If you don’t think senders should be able to snoop on when you open their emails, take a look at gmail settings and choose “Ask before displaying external images”.

This isn’t just about giving information to spammers. Do you want to broadcast your mail reading schedule to anyone who sends you mail? Not displaying external images isn’t only about whether the images are secure to view. It’s also about giving others information unintentionally.


Alan Cox December 18, 2013 10:04

Not sure how google works but many systems expose ip address client info etc in the direct fetch.

Curtis Olson December 18, 2013 10:41

In my view, awareness of this issue is slightly more important than the specific changes google is making.  Most people will just show the pictures and not realize there could ever be a privacy/tracking issue.  This is a sneaky one … hadn’t thought about it before myself.  And right, a direct fetch could expose IP, OS or hardware info, city/country, etc.  So don’t open up that spam, not even just for a quick peek.

Michael K Johnson December 18, 2013 11:10

Google changed the fetch to be through their servers to re-encoded images, rather than direct, but between my points and +Alan Cox’s points, that only (potentially) addresses issues regarding malicious images being used to subvert client systems, not privacy generally (inclusive of privacy that is security-relevant).

Michael K Johnson December 19, 2013 14:06

+Scott Mcdermott If google fetches them when receiving the mail, and explicitly not when displaying the mail, and doesn’t fetch anything external when displaying the mail, then I don’t care much. (That’s not how this has been documented so far, though.)

My point was that google changed the default for users, making them actively change their configuration to restore privacy, and it was that kind of unilateral change on facebook’s part that made me want not to join facebook.

Google does better by at least telling you when they make the change, but the way this option is described is not making the privacy implications obvious to most users, and certainly not to non-technical users.

Curtis Olson December 19, 2013 14:17

If google fetches the images and stores them the moment it receives the email, that would help I think.  But if the image server then gets flooded, there would be many errors fetching the images.  So how hard would google work to retry the fetch?  If the initial image pull failed would they then just wait until the user opens the email and requests them?  There’d have to be a balance to minimize google’s servers hammering the images servers in a death spiral vs. privacy … and if google backed off after the initial try and waited, then the spam server could perhaps fail for some time before succeeding to attempt to screw up google’s pre-pull of the image.  This could go back and forth and back and forth.

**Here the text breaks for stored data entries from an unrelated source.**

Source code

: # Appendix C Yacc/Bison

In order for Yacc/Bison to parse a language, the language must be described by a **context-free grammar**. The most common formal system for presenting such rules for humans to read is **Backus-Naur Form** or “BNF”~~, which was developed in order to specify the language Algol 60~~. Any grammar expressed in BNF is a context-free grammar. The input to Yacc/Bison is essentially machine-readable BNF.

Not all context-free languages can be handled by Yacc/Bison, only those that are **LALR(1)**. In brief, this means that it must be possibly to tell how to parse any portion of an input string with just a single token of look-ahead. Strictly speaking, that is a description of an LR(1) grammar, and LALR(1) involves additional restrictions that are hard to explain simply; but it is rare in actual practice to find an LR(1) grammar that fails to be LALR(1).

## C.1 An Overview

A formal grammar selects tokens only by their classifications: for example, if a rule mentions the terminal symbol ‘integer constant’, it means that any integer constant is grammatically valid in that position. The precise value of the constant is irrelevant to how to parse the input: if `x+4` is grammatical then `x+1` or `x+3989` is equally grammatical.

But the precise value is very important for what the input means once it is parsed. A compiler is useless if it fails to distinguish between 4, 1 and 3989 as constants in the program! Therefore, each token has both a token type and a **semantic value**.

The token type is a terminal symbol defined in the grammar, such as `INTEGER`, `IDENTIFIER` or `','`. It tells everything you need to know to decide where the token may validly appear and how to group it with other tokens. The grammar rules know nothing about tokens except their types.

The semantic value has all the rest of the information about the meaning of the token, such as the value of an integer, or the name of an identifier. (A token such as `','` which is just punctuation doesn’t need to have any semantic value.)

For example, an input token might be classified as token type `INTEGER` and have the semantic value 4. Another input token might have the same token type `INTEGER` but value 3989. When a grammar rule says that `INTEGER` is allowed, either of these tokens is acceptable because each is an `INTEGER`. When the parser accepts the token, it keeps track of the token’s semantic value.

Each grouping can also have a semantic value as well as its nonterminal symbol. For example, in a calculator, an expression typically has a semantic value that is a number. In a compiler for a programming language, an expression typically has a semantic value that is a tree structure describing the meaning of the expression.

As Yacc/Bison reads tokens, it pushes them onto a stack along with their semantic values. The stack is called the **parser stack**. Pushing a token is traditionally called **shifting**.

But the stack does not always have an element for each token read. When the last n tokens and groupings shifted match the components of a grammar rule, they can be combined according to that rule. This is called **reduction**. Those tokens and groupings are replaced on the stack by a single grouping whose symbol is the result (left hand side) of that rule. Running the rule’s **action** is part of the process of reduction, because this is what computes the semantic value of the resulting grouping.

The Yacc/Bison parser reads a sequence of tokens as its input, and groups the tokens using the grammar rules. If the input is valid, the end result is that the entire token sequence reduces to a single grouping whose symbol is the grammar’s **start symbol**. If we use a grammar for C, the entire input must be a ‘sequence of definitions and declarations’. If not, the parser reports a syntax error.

My point is that most users won’t understand any of this, and will blindly click show pictures if you ask.  And if you explain the issue before letting them click they won’t read it, and if they read it they probably won’t understand or care.  When I project my brain into google land, I can see it both ways … it might be interesting to know usage stats … maybe 99.999% immediately click show images anyway?

Anyway, I agree that your point that changing security/privacy preferences silently behind your back is not good – but it’s a complicated nit picky issue for most people so forcing everyone to read a 2 page article and make an informed choice may not be a viable option either?  Maybe they get more complaints about not showing the pictures and request to default to showing pictures by far than requests for privacy?  I’ve typed way too much here ….  sorry!